Thomson Reuters Open Calais™ offers an interesting and potentially easy way to tag the people, places, companies, facts, and events in your content to increase its value, accessibility and interoperability.
How does it work? Well in essence it uses Natural Language Processing (NLP) and machine learning algorithms trained by hundreds of Thomson Reuters’ Editorial teams for several years to create a combination of company extraction and relevance.
For the user, the process is pretty simple. You feed unstructured text into the extraction engine (news articles, blog postings, etc.) to examine your text and locate:
Relationships: (John Smith works for Widget Corp.)
Facts: (John Smith is a 42-year old male CFO)
Events: (Jane Brown was appointed a board member of Widget Corp.)
Topics: (Story is about M&As in the media industry)
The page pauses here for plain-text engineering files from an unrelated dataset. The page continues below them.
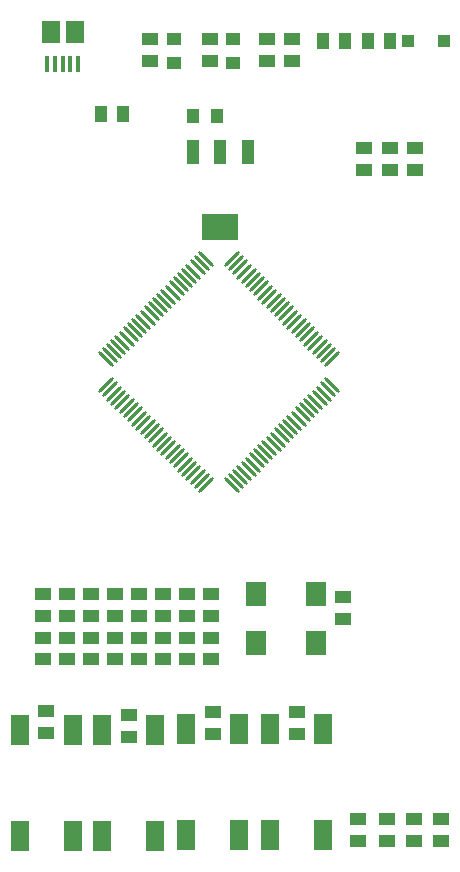
<source format=gtp>
G04*
G04 #@! TF.GenerationSoftware,Altium Limited,Altium Designer,20.1.10 (176)*
G04*
G04 Layer_Color=8421504*
%FSLAX24Y24*%
%MOIN*%
G70*
G04*
G04 #@! TF.SameCoordinates,9D01BC41-1964-44B2-BAAF-85125F902256*
G04*
G04*
G04 #@! TF.FilePolarity,Positive*
G04*
G01*
G75*
%ADD19R,0.0512X0.0394*%
%ADD20R,0.0157X0.0531*%
%ADD21R,0.0591X0.0748*%
%ADD22R,0.0394X0.0512*%
%ADD23R,0.0413X0.0551*%
%ADD24R,0.0394X0.0394*%
%ADD25R,0.0551X0.0413*%
%ADD26R,0.0400X0.0800*%
%ADD27R,0.1200X0.0900*%
%ADD28R,0.0591X0.0984*%
G04:AMPARAMS|DCode=29|XSize=11.8mil|YSize=70.9mil|CornerRadius=0mil|HoleSize=0mil|Usage=FLASHONLY|Rotation=315.000|XOffset=0mil|YOffset=0mil|HoleType=Round|Shape=Round|*
%AMOVALD29*
21,1,0.0591,0.0118,0.0000,0.0000,45.0*
1,1,0.0118,-0.0209,-0.0209*
1,1,0.0118,0.0209,0.0209*
%
%ADD29OVALD29*%

G04:AMPARAMS|DCode=30|XSize=11.8mil|YSize=70.9mil|CornerRadius=0mil|HoleSize=0mil|Usage=FLASHONLY|Rotation=225.000|XOffset=0mil|YOffset=0mil|HoleType=Round|Shape=Round|*
%AMOVALD30*
21,1,0.0591,0.0118,0.0000,0.0000,315.0*
1,1,0.0118,-0.0209,0.0209*
1,1,0.0118,0.0209,-0.0209*
%
%ADD30OVALD30*%

%ADD31R,0.0709X0.0787*%
D19*
X12554Y27309D02*
D03*
Y26509D02*
D03*
X10600Y27310D02*
D03*
Y26510D02*
D03*
D20*
X7406Y26476D02*
D03*
X7150D02*
D03*
X6894D02*
D03*
X6638D02*
D03*
X6382D02*
D03*
D21*
X7288Y27539D02*
D03*
X6500D02*
D03*
D22*
X11220Y24750D02*
D03*
X12020D02*
D03*
D23*
X8186Y24800D02*
D03*
X8914D02*
D03*
X16307Y27250D02*
D03*
X15578D02*
D03*
X17086Y27250D02*
D03*
X17814D02*
D03*
D24*
X18406D02*
D03*
X19587D02*
D03*
D25*
X19500Y1314D02*
D03*
Y586D02*
D03*
X18600Y1314D02*
D03*
Y586D02*
D03*
X17700Y1314D02*
D03*
Y586D02*
D03*
X16750Y1314D02*
D03*
Y586D02*
D03*
X17800Y23664D02*
D03*
Y22936D02*
D03*
X13702Y26571D02*
D03*
X18650Y22936D02*
D03*
Y23664D02*
D03*
X11050Y7357D02*
D03*
Y6629D02*
D03*
X10250Y7357D02*
D03*
Y6629D02*
D03*
X9450Y7357D02*
D03*
Y6629D02*
D03*
X8650Y7357D02*
D03*
Y6629D02*
D03*
X7850Y7357D02*
D03*
Y6629D02*
D03*
X7050Y7357D02*
D03*
Y6629D02*
D03*
X6250Y7357D02*
D03*
Y6629D02*
D03*
X11850Y7357D02*
D03*
Y6629D02*
D03*
X6250Y8079D02*
D03*
Y8807D02*
D03*
X7050Y8079D02*
D03*
Y8807D02*
D03*
X7850Y8079D02*
D03*
Y8807D02*
D03*
X11850Y8079D02*
D03*
Y8807D02*
D03*
X11050Y8079D02*
D03*
Y8807D02*
D03*
X10250Y8079D02*
D03*
Y8807D02*
D03*
X8650Y8079D02*
D03*
Y8807D02*
D03*
X9450Y8079D02*
D03*
Y8807D02*
D03*
X6350Y4914D02*
D03*
Y4186D02*
D03*
X9096Y4785D02*
D03*
Y4057D02*
D03*
X11900Y4864D02*
D03*
Y4136D02*
D03*
X14700Y4864D02*
D03*
Y4136D02*
D03*
X16250Y8714D02*
D03*
Y7986D02*
D03*
X14552Y26571D02*
D03*
Y27300D02*
D03*
X13702D02*
D03*
X11811Y26571D02*
D03*
X9804Y27300D02*
D03*
X11811D02*
D03*
X9804Y26571D02*
D03*
X16950Y23664D02*
D03*
Y22936D02*
D03*
D26*
X12150Y23550D02*
D03*
X11220Y23550D02*
D03*
X13080D02*
D03*
D27*
X12150Y21050D02*
D03*
D28*
X7236Y728D02*
D03*
X5464D02*
D03*
X7236Y4272D02*
D03*
X5464D02*
D03*
X9986Y728D02*
D03*
X8214D02*
D03*
X9986Y4272D02*
D03*
X8214D02*
D03*
X12786Y778D02*
D03*
X11014D02*
D03*
X12786Y4322D02*
D03*
X11014D02*
D03*
X15586Y778D02*
D03*
X13814D02*
D03*
X15586Y4322D02*
D03*
X13814D02*
D03*
D29*
X15872Y16631D02*
D03*
X15733Y16771D02*
D03*
X15594Y16910D02*
D03*
X15455Y17049D02*
D03*
X15315Y17188D02*
D03*
X15176Y17327D02*
D03*
X15037Y17467D02*
D03*
X14898Y17606D02*
D03*
X14759Y17745D02*
D03*
X14619Y17884D02*
D03*
X14480Y18023D02*
D03*
X14341Y18163D02*
D03*
X14202Y18302D02*
D03*
X14063Y18441D02*
D03*
X13923Y18580D02*
D03*
X13784Y18719D02*
D03*
X13645Y18859D02*
D03*
X13506Y18998D02*
D03*
X13367Y19137D02*
D03*
X13227Y19276D02*
D03*
X13088Y19415D02*
D03*
X12949Y19555D02*
D03*
X12810Y19694D02*
D03*
X12671Y19833D02*
D03*
X12531Y19972D02*
D03*
X8328Y15769D02*
D03*
X8467Y15629D02*
D03*
X8606Y15490D02*
D03*
X8745Y15351D02*
D03*
X8885Y15212D02*
D03*
X9024Y15073D02*
D03*
X9163Y14933D02*
D03*
X9302Y14794D02*
D03*
X9441Y14655D02*
D03*
X9581Y14516D02*
D03*
X9720Y14377D02*
D03*
X9859Y14237D02*
D03*
X9998Y14098D02*
D03*
X10137Y13959D02*
D03*
X10277Y13820D02*
D03*
X10416Y13681D02*
D03*
X10555Y13541D02*
D03*
X10694Y13402D02*
D03*
X10833Y13263D02*
D03*
X10973Y13124D02*
D03*
X11112Y12985D02*
D03*
X11251Y12845D02*
D03*
X11390Y12706D02*
D03*
X11529Y12567D02*
D03*
X11668Y12428D02*
D03*
D30*
Y19972D02*
D03*
X11529Y19833D02*
D03*
X11390Y19694D02*
D03*
X11251Y19555D02*
D03*
X11112Y19415D02*
D03*
X10973Y19276D02*
D03*
X10833Y19137D02*
D03*
X10694Y18998D02*
D03*
X10555Y18859D02*
D03*
X10416Y18719D02*
D03*
X10277Y18580D02*
D03*
X10137Y18441D02*
D03*
X9998Y18302D02*
D03*
X9859Y18163D02*
D03*
X9720Y18023D02*
D03*
X9581Y17884D02*
D03*
X9441Y17745D02*
D03*
X9302Y17606D02*
D03*
X9163Y17467D02*
D03*
X9024Y17327D02*
D03*
X8885Y17188D02*
D03*
X8745Y17049D02*
D03*
X8606Y16910D02*
D03*
X8467Y16771D02*
D03*
X8328Y16631D02*
D03*
X12531Y12428D02*
D03*
X12671Y12567D02*
D03*
X12810Y12706D02*
D03*
X12949Y12845D02*
D03*
X13088Y12985D02*
D03*
X13227Y13124D02*
D03*
X13367Y13263D02*
D03*
X13506Y13402D02*
D03*
X13645Y13541D02*
D03*
X13784Y13681D02*
D03*
X13923Y13820D02*
D03*
X14063Y13959D02*
D03*
X14202Y14098D02*
D03*
X14341Y14237D02*
D03*
X14480Y14377D02*
D03*
X14619Y14516D02*
D03*
X14759Y14655D02*
D03*
X14898Y14794D02*
D03*
X15037Y14933D02*
D03*
X15176Y15073D02*
D03*
X15315Y15212D02*
D03*
X15455Y15351D02*
D03*
X15594Y15490D02*
D03*
X15733Y15629D02*
D03*
X15872Y15769D02*
D03*
D31*
X15324Y8817D02*
D03*
Y7163D02*
D03*
X13326Y8817D02*
D03*
Y7163D02*
D03*
M02*

</source>
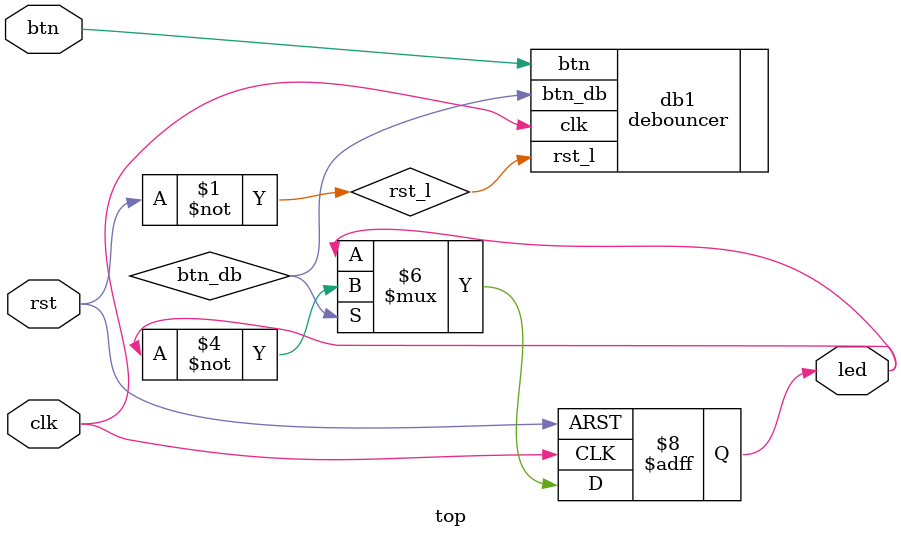
<source format=v>
`timescale 1ns/1ps

module top
(
	input clk,
	input btn,
	input rst,
	output reg led
);

	wire btn_db;
	wire rst_l;

	assign rst_l = ~rst;

	initial begin
		led = 0;
	end

	debouncer db1(.clk(clk), .rst_l(rst_l), .btn(btn), .btn_db(btn_db));
	
	always @(posedge clk, negedge rst_l) begin
		if (!rst_l) begin
			led <= 0;
		end

		else begin
			if(btn_db)
				led <= ~led;
		end
	end
endmodule


</source>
Open Calais then processes the information extracted from the text and returns semantic metadata in RDF format. Here are some of the outputs:
Contextual navigation: This pinpoints the most relevant companies, people and industries
More focused news: This acquires highly relevant, targeted news for companies and industries of interest
Fast processing: It takes, on average, well under a second to process a sizable news article
Greater intelligence: The system goes far beyond classic entity identification and returns the relevant facts and events hidden within the text
The quality output of Open Calais relies on the curated authorities maintained by thousands of Thomson Reuters’ data team members and also leverages the identity management provided by Thomson Reuters’ experts.